__Source document__.
◇ ◇ ◇

Colonies housed on new comb produced more brood and heavier ...
The Rise and Fall of the Dust-ructor
by Keith Delaplane
It was an idea whose time had come. Varroa mites were raging as the front-runner of beekeeping problems; the synthetic chemicals used to control them were coming under scrutiny as problems in their own right, and non-chemical alternative remedies were looking smarter and better all the time. And what could be a safer alternative than powdered sugar?
The idea of treating bees (and mites) with finely ground dusts such as wheat flour or confectioner’s sugar had been around a while, the idea being that dust impedes temperature-sensing organs on the mite’s forelegs that it uses to locate bee hosts, or impairs the mite’s ability to keep its grip on the bee1, or induces a grooming response from bees that dislodges mites2. Moreover, once a mite is dislodged and falls onto a dusty hive floor, it may have trouble moving around and eventually die of starvation. A handful of early studies suggested a degree of efficacy in dislodging mites with dust, either for diagnostic purposes or outright control, but these references were for the most part hidden away in non-English literature or obscure conference proceedings. But by the early 2000s there were new studies giving the matter more exposure in mainstream journals. Mite dislodging rates between 77%3 to more than 90%4,2 were being reported, and American beekeepers and bee scientists were taking notice. But no one can pretend that it was a revolution taking place. For starters, there was no consensus on such details as mode of delivery, quantity of dust, timing and intervals of treatment, or even the basic question whether dusting worked.

◇ ◇ ◇

[Extracted page text data]
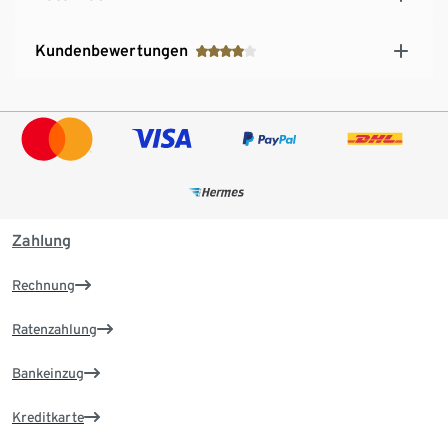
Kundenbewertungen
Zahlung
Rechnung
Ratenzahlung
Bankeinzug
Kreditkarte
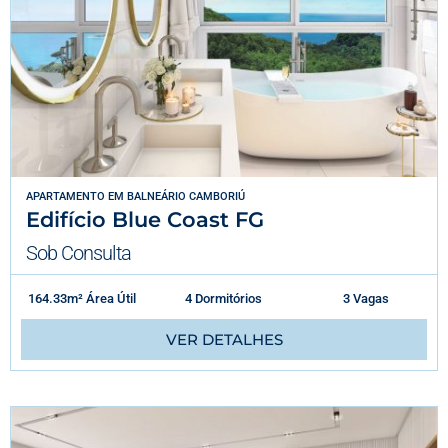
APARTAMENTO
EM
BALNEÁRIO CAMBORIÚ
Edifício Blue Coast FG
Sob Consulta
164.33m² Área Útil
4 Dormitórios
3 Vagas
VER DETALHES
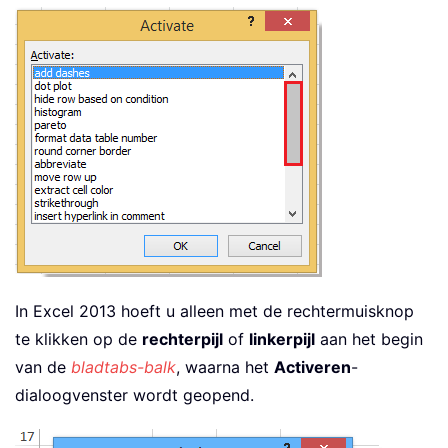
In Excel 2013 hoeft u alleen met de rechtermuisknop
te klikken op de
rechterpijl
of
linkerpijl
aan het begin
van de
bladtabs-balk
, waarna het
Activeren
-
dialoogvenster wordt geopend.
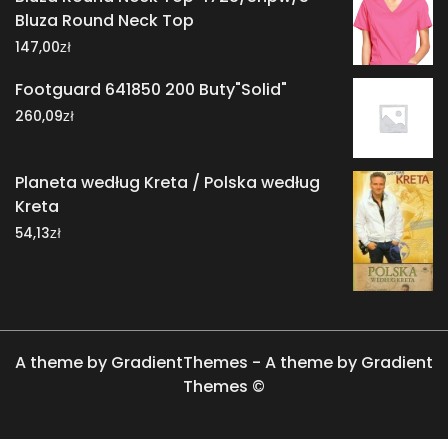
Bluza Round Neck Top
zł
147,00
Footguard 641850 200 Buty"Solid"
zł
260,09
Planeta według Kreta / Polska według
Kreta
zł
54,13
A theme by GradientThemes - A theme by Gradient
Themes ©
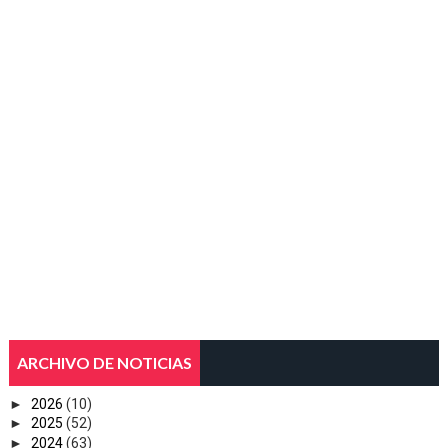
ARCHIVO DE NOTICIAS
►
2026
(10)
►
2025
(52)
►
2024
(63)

◇ ◇ ◇

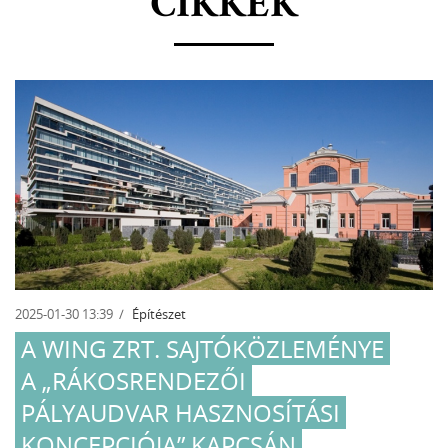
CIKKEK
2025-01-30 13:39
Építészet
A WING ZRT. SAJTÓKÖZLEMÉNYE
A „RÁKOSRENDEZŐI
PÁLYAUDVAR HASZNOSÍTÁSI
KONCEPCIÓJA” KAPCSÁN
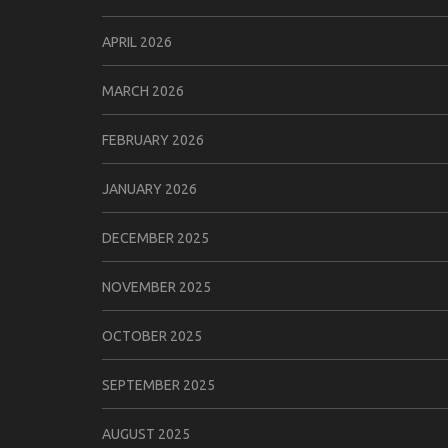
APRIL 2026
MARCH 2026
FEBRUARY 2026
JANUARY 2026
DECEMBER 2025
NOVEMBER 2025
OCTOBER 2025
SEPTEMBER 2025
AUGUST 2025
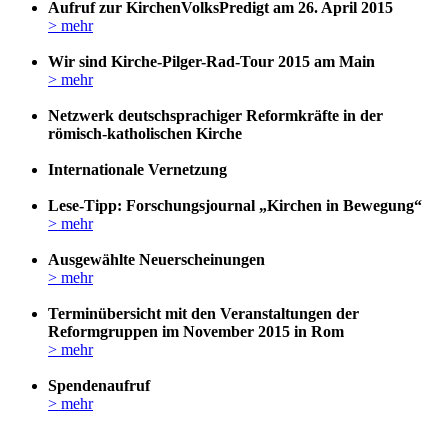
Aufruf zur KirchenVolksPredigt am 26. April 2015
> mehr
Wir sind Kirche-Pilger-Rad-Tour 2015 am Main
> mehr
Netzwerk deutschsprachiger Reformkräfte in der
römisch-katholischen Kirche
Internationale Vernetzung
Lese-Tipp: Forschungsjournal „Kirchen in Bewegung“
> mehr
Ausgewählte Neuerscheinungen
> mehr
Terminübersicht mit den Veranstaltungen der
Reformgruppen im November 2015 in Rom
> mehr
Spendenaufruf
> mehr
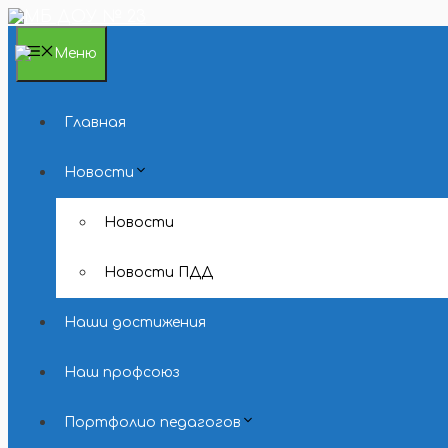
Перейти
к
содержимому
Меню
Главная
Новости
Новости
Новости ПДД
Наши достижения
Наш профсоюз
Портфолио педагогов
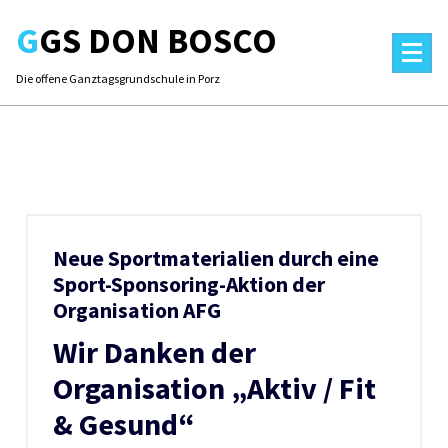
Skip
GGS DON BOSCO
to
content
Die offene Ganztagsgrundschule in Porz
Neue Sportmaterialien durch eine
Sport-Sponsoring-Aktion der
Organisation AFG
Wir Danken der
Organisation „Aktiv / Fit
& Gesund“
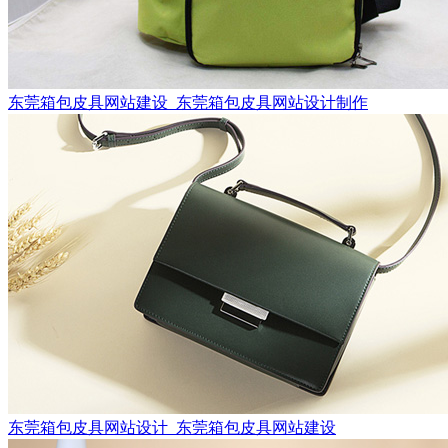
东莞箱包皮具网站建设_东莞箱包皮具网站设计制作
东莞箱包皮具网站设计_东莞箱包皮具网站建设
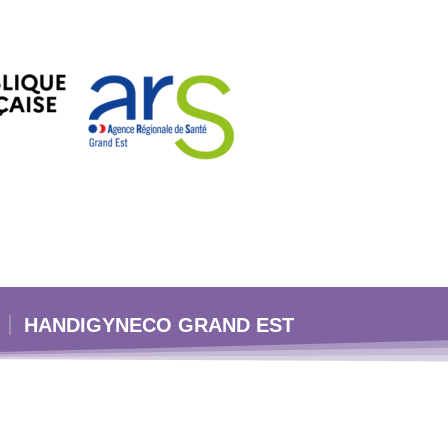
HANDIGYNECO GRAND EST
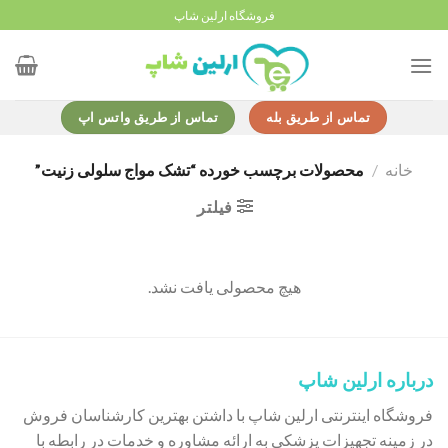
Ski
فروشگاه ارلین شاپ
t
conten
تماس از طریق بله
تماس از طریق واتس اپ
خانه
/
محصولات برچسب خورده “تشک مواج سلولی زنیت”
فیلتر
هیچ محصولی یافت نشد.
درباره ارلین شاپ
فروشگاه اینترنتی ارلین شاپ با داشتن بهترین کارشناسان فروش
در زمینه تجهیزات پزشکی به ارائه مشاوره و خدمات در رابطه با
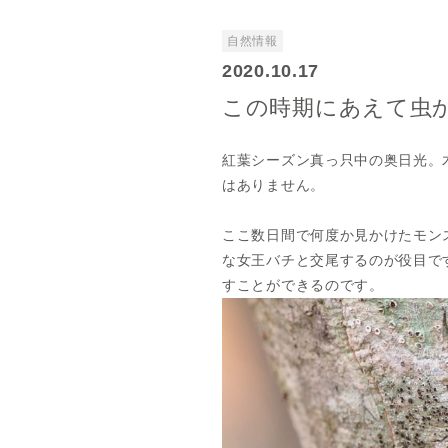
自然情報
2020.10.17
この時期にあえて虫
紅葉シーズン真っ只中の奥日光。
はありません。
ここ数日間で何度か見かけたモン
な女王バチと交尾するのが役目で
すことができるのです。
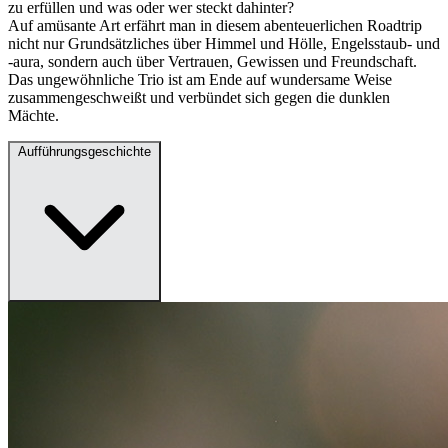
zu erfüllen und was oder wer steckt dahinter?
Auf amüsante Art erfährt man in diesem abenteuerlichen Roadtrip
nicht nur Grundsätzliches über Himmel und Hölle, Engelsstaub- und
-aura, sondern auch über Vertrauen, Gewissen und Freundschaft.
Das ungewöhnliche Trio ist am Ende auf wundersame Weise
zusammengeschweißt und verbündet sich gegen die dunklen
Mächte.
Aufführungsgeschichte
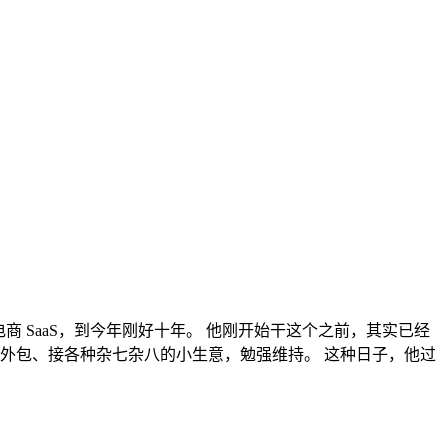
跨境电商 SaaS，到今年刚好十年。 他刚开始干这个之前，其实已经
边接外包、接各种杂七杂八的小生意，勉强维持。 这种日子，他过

◇ ◇ ◇

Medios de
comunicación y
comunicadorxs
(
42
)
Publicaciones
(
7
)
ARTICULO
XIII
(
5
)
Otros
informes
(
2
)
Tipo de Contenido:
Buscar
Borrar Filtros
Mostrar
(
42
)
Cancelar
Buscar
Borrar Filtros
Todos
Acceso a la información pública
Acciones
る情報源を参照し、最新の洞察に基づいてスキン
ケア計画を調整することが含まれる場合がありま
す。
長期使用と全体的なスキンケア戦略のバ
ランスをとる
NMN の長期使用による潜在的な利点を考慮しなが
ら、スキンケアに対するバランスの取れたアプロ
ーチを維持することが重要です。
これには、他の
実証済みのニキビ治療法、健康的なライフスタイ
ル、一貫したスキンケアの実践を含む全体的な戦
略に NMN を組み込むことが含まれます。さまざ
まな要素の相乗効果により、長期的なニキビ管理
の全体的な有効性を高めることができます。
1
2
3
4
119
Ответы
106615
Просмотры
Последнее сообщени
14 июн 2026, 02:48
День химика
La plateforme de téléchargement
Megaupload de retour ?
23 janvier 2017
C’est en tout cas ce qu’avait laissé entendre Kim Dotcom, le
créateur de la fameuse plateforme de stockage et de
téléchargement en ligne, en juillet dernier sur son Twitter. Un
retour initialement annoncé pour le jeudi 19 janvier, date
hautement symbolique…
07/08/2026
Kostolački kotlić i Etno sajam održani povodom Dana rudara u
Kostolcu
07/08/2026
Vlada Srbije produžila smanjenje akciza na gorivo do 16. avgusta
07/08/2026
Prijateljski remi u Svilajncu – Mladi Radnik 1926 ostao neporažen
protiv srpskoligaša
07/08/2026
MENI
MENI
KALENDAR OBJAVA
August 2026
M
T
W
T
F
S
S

◇ ◇ ◇

__To do__.
[A] In the dust-ructor article, what range of mite dislodging rates was being reported by the early 2000s?
[B] State whether each statement agrees with the dust-ructor article, and back each verdict with the article's deciding words:
(i) The early studies on dislodging mites with dust appeared mainly in mainstream English-language journals.
(ii) A mite dislodged onto a dusty hive floor may eventually die of starvation.
(iii) There was agreement on how much dust to use.

__Written responses__.
[A] Between 77% and more than 90%.

[B]
(i) No: "these references were for the most part hidden away in non-English literature or obscure conference proceedings."
(ii) Yes: "it may have trouble moving around and eventually die of starvation."
(iii) No: "there was no consensus on such details as mode of delivery, quantity of dust."